══ Source material ══

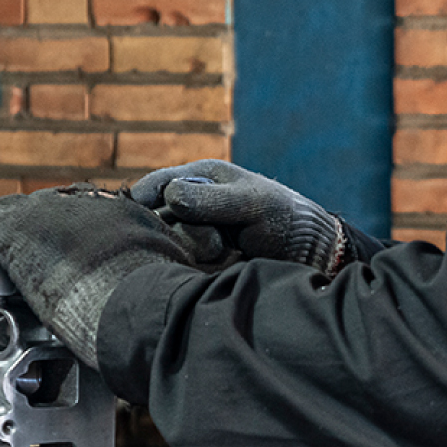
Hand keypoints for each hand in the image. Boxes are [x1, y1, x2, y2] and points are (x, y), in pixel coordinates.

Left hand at [0, 187, 203, 368]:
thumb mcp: (174, 283)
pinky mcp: (17, 235)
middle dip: (38, 220)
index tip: (71, 241)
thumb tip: (177, 298)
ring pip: (17, 210)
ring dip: (3, 219)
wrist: (138, 301)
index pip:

═══

▶ [Exercise] Before you print the records, please set aside any pictures and keep everything else exact.

▶ [Answer to the problem]
Hand keypoints for each hand in the image. Boxes are [x1, y1, x2, y2] and points are (x, y), in pixel coordinates.

Left hand at [0, 187, 203, 368]:
thumb mcp: (174, 283)
pinky mcp: (17, 235)
middle dip: (38, 220)
index tip: (71, 241)
thumb tip: (177, 298)
ring pip: (17, 210)
ring dip: (3, 219)
wrist: (138, 301)
index pip:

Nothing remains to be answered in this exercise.